# Lawn mower knife screw stuck



## t_andersen (Mar 13, 2005)

Hi guys,

I have been working on my Briggs & Stratton lawn mower engine and everything has been smooth sailing thanks to a book and help from you guys. However, I have a stupid problem: I have a hard time getting the rotary cutter knife (is that the name?) off to get it out for sharpening and to get access to the oil evacuation screw. Do you guys have any tricks for that? There is a single screw underneath holding the knife in the center, that's the one I can't get out. Also, does it have right-hand or left-hand threads?

Thanks
Tom


----------



## mikemerritt (Dec 6, 2004)

Rotary cutter knife = blade

Oil evacuation screw = oil drain plug 

Call them what you like, we know what you mean  

On the oil drain plug....pop it with a hammer just hard enough to "shock" it. If its recessed hex head you may have to use a punch to shock it. If you have a decent allen set this style of plug should come right out. If its square, pop it and use a 7/16 open end wrench. These can be tough due to the limited force you can use with the open end wrench.
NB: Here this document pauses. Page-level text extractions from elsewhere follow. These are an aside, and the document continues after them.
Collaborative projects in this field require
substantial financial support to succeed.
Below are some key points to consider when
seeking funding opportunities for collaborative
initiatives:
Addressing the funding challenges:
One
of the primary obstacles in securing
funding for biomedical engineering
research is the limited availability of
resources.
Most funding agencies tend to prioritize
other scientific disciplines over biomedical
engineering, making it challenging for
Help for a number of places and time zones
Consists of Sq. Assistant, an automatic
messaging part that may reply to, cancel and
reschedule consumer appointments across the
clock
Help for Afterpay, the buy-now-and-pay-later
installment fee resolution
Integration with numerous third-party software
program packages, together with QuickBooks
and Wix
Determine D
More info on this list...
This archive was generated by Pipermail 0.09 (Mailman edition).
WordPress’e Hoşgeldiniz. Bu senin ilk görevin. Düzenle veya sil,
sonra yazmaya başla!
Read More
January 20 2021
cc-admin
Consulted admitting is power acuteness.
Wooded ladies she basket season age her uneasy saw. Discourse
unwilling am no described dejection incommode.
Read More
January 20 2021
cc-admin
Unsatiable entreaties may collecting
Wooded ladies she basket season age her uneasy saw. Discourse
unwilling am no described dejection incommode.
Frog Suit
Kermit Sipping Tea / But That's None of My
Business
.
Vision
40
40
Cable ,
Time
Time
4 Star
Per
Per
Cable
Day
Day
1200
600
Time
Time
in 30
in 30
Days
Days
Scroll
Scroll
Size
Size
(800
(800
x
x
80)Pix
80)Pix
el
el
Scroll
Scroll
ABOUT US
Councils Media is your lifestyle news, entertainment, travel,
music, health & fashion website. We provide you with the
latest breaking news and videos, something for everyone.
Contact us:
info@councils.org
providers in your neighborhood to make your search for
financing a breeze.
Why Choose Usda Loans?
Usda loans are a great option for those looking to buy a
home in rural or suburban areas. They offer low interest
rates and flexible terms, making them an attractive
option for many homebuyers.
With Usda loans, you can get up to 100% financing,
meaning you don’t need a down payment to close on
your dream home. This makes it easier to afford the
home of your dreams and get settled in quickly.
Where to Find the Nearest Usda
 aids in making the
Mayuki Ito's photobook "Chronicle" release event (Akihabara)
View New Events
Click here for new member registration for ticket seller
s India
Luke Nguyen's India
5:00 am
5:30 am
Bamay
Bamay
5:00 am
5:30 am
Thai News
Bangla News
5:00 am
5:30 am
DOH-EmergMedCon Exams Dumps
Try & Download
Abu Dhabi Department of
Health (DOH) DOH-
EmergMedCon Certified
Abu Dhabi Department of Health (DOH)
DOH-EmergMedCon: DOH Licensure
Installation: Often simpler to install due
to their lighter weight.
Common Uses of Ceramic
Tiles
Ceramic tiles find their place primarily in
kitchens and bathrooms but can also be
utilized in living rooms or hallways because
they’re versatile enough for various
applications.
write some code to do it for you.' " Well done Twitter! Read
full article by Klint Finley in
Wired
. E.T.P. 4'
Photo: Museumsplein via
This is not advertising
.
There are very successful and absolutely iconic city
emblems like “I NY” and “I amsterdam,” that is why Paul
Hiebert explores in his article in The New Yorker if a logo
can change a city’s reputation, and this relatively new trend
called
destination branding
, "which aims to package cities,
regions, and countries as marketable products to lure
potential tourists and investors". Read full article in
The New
On the blade bolt, shocking rarely helps here because the bolt will be so tight. Nothing to do on this but get a 6 point socket or wrench, hold the blade and break it loose. Looking down on the mower from above if the blade turns clockwise it is standard right hand thread. Most rotary mowers are this way due to the rotation of 4 four cycle engines. 

Mike


----------



## t_andersen (Mar 13, 2005)

thanks for the help Mike, sorry for the language, I am Danish/Swedish


----------



## t_andersen (Mar 13, 2005)

Done! To get a lever for holding the blade, I took a long board and put two bolts in it with the heads sticking out. The oil drain screw worked as Mike said. I don't know how I survived in the old days before the Internet!


----------